Curated by Stephanie Hanor

The Mills College Art Museum has been an important center for photography since the early 1930s, a particularly rich period of photographic development in the Bay Area. The Museum’s collection contains works by many of the preeminent San Francisco-based photographers of the time, such as John Gutmann, Ansel Adams, and in particular, Imogen Cunningham, whose images capture the campus and student life at Mills College.

From vintage prints to contemporary images, the Museum continues to exhibit and collect works that epitomize photographic processes and experimentation. Featuring pieces by approximately 30 artists, In Focus offers a snapshot of the Museum’s unique photographic holdings. Works range from images by pivotal photographers such as Edward Weston and Tina Modotti, to examples by artists better known as painters such as René Magritte and Arthur Wesley Dow, to contemporary artists such as Olafur Eliasson and John Baldessari, where photography is just one element of their multi-faceted artistic practices.

■ **QUESTIONS TO ANSWER**:
**a)** Print the part of the In Focus exhibition text that begins at the words "Curated by Stephanie" and stops after the words "at Mills College.".
**b)** Give what would come next in the In Focus exhibition text, picking up right after its final sentence.

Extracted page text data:
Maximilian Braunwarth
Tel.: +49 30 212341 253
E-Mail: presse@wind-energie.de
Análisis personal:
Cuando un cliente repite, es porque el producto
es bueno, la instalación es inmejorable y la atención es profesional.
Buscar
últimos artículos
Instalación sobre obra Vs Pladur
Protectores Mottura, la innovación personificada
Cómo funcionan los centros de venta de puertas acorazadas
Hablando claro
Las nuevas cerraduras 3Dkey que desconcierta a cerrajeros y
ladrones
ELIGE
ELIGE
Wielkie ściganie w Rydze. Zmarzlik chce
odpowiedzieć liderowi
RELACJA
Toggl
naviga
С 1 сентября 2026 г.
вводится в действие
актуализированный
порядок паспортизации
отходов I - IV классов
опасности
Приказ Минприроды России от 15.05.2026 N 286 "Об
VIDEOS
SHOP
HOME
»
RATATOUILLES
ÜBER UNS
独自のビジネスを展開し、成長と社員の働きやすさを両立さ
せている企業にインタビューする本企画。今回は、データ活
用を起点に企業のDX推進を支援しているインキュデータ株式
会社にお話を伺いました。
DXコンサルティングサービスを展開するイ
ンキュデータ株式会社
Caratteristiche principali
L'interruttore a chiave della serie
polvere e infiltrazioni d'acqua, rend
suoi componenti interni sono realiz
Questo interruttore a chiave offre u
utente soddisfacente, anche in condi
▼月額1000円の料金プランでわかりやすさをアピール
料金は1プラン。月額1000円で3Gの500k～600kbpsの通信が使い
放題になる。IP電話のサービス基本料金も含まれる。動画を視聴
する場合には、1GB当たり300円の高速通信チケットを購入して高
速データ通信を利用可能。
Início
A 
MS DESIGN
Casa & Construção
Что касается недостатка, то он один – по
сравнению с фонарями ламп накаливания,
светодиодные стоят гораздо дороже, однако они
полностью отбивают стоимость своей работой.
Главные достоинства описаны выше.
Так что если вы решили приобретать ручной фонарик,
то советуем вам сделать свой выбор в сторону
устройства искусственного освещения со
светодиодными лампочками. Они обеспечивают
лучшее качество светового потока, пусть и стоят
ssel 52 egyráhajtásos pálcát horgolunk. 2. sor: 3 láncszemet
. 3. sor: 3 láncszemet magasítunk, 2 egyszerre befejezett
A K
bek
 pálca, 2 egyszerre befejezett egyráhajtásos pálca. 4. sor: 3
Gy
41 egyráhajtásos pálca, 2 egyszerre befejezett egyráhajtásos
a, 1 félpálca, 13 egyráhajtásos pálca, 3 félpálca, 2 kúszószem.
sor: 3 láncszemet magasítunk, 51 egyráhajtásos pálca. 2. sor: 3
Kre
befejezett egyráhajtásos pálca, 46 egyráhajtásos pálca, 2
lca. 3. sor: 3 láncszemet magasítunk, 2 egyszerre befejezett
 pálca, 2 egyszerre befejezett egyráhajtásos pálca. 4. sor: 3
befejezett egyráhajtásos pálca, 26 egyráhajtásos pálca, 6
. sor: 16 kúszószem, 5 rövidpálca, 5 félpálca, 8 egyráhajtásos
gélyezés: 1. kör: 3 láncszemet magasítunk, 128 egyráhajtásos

■ **RESULTS OF THE TASKS**:
**a)**
Curated by Stephanie Hanor

The Mills College Art Museum has been an important center for photography since the early 1930s, a particularly rich period of photographic development in the Bay Area. The Museum’s collection contains works by many of the preeminent San Francisco-based photographers of the time, such as John Gutmann, Ansel Adams, and in particular, Imogen Cunningham, whose images capture the campus and student life at Mills College.

**b)**
Artists in the exhibition include: Bernice Abbott, Ansel Adams, John Baldessari, Erwin Blumenfeld, Wynn Bullock, Paul Cadmus, Henri Cartier-Bresson, Barbara Crane, Imogen Cunningham, Jay DeFeo, Arthur Wesley Dow, Olafur Eliasson, John Gutmann, René Magritte, Tina Modotti, Roi Partridge, Wilbur Porterfield, Catherine Opie, Gary Prather, Man Ray, Frederick Sommer, Alec Soth, Joel Sternfeld, Aaron Suskind, Catherine Wagner, Carrie Mae Weems, Edward Weston, Minor White, Catherine Yass, and Nina Zurier.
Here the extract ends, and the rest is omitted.